→ Task statement
Return every line of the data below that contains the string "depth".

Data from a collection

..............................

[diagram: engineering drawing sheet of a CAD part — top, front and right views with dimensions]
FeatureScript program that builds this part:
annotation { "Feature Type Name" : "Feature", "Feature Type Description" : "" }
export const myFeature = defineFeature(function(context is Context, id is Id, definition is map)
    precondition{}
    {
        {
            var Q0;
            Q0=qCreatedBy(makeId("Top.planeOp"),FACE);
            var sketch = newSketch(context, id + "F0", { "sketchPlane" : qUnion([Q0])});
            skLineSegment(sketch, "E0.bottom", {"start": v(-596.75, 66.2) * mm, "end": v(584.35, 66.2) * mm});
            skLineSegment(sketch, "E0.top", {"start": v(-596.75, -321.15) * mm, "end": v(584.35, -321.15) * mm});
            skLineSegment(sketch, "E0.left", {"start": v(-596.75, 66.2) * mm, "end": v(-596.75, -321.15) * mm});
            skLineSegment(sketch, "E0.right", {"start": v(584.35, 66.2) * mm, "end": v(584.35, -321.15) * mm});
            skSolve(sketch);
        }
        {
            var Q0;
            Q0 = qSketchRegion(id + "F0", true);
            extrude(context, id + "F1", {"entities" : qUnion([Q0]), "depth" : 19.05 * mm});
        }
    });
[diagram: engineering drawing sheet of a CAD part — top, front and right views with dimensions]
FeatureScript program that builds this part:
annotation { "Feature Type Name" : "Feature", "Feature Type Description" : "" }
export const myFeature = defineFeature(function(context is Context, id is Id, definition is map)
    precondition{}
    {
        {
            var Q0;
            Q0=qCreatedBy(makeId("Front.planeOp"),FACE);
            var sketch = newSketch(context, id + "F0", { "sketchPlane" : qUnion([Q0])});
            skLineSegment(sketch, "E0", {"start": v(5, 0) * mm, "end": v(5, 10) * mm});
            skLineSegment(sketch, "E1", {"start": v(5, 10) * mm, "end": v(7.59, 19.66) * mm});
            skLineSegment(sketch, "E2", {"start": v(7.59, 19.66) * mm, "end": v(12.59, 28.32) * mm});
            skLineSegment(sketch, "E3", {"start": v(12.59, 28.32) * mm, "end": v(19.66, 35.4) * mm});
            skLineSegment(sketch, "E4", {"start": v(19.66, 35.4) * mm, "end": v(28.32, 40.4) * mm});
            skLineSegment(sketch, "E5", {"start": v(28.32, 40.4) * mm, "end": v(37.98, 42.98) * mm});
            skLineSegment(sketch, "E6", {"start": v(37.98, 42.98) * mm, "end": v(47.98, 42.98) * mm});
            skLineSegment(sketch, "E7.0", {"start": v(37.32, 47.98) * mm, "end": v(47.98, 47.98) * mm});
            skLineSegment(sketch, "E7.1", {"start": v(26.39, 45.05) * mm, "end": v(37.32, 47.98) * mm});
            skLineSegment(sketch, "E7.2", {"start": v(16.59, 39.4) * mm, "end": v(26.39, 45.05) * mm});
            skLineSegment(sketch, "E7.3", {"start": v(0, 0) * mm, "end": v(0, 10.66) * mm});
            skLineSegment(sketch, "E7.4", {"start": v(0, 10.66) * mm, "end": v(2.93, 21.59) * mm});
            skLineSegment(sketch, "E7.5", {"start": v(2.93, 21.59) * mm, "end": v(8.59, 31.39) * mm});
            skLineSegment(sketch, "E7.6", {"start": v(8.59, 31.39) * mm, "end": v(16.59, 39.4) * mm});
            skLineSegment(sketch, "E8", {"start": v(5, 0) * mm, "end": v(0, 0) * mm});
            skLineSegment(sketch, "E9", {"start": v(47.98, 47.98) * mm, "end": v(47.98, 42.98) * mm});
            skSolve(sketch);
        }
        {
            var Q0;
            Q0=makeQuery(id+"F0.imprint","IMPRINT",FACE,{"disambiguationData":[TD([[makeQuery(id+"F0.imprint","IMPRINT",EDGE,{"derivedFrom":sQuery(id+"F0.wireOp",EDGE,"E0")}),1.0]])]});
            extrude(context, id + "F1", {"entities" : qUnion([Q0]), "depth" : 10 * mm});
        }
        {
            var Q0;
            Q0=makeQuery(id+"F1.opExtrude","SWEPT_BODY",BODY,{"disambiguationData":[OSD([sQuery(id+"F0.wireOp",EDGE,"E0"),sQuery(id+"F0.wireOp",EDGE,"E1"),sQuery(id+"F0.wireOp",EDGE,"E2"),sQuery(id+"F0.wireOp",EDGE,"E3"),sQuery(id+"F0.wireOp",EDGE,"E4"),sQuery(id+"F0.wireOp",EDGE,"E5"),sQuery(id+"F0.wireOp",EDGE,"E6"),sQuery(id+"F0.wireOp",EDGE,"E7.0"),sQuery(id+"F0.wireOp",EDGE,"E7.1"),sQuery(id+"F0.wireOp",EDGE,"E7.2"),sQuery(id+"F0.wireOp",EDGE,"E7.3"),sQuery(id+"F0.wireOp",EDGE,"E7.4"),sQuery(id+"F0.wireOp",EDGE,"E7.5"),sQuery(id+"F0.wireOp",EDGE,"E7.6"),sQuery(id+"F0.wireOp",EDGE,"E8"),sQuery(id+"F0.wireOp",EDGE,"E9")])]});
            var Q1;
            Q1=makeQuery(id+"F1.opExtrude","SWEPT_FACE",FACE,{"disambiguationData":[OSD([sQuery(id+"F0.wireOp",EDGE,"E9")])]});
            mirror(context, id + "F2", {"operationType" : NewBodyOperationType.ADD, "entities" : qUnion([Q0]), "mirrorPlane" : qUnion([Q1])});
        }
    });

..............................

→ Response
            extrude(context, id + "F1", {"entities" : qUnion([Q0]), "depth" : 19.05 * mm});
            extrude(context, id + "F1", {"entities" : qUnion([Q0]), "depth" : 10 * mm});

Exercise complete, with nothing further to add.